- [Things to do]:
• a. In the methods text, rewrite the paragraph beginning "The sample was gently meshed" as a short list of steps, keeping its main facts.
• b. Answer these questions from the methods text, one answer per line:
(i) How much anhydrous sodium sulphate was added to the tissue in the vial?
(ii) What substance served as the standard protein?
(iii) What value is given as the extinction coefficient in the total carotenoid formula?

- [Text segment]:
****************
Growth parameters: At the beginning of the experiment, the total wet weight of the fish in each group was determined by weighing in an electronic balance. All fish in each group were weighed at the end of the experiment.

Absolute growth rate (g)=Final weight–Initial weight

Specific growth rate (%)=[(In final weight–In initial weight)/ Rearing period (days)]×100

Weight gain (mg/g)=[(Final weight–Initial weight)/Initial 0weight]×100

Carotenoid estimation

Pigment extraction in fish tissue: Analysis of total carotenoids in the fish tissue was carried out prior to and after the termination of the experiments following [36]. One gram of entire gold fish body tissue (without head and alimentary canal) was taken in a 10 ml screw capped clear glass vials and 2.5 g of anhydrous sodium sulphate was added.

The sample was gently meshed with a glass rod against the side of the vial and then 5 ml of chloroform was added and left overnight at 0°C. When the chloroform formed a clear 1-2 cm layer above the caked residue, the optical density was read at 380, 450, 470 and 500 nm, in a spectrophotometer taking 0.3 ml aliquots of chloroform diluted to 3 ml with absolute ethanol. A blank prepared in a similar manner was used for comparison. The wavelength, at maximum absorption, was used for the calculation.

The total carotenoid content was calculated as μg per wet weight of tissue as follows:

Total carotenoid content=[Absorption at maximum wave length/(0.25×sample weight (g))]×10 (Where, 10=Dilution factor; 0.25=Extinction coefficient)

Proximate composition analysis

Analysis of proximate composition of muscle tissue of fish from all groups was made both at the beginning and at the end of the experiment.

Estimation of protein: The protein content of the feed was estimated following the method Raymont [37]. About 20 mg of dried material was taken and homogenized with 1.0 ml of distilled water. 4.0 ml of Biuret reagent was added into two installments of 2.0 ml each and the tissue grinder was cleaned before being transferred to centrifuged tube. After 30 minute and this sample were centrifuged for 10 minutes and the supernatant fluid was transferred to another tube. Then the optical density of supernatant tube in spectrophotometry was taken using 540 ml against blank reading. Bovine serum albumin was used as standard protein. Optical density is equal to 18.44 mg of protein. The percentage of protein was calculated using the formula.
****************
Stored items
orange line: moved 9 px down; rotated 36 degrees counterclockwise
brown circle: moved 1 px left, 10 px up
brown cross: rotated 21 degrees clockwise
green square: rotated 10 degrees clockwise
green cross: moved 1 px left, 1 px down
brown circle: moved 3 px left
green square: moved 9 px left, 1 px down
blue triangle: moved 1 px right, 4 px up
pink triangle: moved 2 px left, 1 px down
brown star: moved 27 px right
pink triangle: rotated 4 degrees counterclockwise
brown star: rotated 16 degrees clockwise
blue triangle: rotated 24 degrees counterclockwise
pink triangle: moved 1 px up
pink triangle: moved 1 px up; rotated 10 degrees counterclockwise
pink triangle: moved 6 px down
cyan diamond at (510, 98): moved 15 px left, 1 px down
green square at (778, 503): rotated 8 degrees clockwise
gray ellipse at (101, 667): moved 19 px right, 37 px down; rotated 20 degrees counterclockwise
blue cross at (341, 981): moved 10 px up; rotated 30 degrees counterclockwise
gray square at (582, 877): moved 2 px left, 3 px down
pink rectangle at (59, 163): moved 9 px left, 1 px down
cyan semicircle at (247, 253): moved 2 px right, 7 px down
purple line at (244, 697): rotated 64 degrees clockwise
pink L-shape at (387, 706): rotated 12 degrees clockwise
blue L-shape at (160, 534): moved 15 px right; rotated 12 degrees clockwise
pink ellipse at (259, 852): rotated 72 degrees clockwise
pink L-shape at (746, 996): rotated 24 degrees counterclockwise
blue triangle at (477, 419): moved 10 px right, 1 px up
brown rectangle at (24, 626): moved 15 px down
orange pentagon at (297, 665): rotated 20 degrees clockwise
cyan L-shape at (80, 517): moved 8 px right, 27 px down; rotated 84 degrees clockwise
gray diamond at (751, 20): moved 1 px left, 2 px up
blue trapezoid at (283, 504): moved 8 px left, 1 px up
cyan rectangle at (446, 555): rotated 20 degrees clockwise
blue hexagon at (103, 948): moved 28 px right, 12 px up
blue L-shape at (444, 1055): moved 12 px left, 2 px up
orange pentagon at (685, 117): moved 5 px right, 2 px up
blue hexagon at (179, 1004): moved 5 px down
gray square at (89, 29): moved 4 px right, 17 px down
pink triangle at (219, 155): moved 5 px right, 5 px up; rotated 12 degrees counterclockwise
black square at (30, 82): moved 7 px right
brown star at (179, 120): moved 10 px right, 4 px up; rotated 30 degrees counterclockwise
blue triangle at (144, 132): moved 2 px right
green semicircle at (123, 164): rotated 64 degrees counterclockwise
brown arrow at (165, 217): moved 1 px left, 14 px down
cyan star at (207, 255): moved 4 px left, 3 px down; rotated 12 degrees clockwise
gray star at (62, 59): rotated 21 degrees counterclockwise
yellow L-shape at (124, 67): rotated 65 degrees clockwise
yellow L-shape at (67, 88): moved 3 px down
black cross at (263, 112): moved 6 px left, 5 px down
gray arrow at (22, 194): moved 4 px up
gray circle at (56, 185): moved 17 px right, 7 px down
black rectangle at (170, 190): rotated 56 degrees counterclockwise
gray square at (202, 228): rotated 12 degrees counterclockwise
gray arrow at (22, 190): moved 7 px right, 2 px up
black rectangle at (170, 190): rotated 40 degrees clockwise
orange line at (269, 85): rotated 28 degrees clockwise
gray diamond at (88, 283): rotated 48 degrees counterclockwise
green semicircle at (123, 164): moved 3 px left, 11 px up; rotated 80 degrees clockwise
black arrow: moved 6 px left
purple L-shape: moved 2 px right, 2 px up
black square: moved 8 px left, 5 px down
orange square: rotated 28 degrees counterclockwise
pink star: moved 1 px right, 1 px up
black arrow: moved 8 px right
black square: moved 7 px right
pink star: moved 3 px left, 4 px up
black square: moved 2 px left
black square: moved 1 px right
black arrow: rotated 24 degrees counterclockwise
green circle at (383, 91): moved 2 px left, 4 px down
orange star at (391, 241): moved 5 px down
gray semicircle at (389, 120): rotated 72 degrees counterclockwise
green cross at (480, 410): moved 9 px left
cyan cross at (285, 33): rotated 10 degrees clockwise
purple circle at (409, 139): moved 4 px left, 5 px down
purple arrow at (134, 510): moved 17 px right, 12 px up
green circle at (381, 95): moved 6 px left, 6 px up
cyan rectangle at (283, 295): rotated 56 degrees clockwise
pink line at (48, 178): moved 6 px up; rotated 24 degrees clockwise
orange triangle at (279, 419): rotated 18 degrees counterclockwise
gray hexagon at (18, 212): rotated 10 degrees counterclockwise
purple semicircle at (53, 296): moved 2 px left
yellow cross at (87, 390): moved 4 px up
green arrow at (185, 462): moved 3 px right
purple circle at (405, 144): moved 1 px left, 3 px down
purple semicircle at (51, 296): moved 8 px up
****************
- [Answer set]:
• a.
- Mesh the sample gently with a glass rod against the side of the vial.
- Add 5 ml of chloroform and leave it overnight at 0°C.
- When the chloroform forms a clear 1-2 cm layer above the caked residue, read the optical density at 380, 450, 470 and 500 nm in a spectrophotometer. Use 0.3 ml aliquots of chloroform diluted to 3 ml with absolute ethanol.
- Use a blank prepared the same way for comparison.
- Use the wavelength at maximum absorption for the calculation.

• b.
(i) 2.5 g
(ii) Bovine serum albumin
(iii) 0.25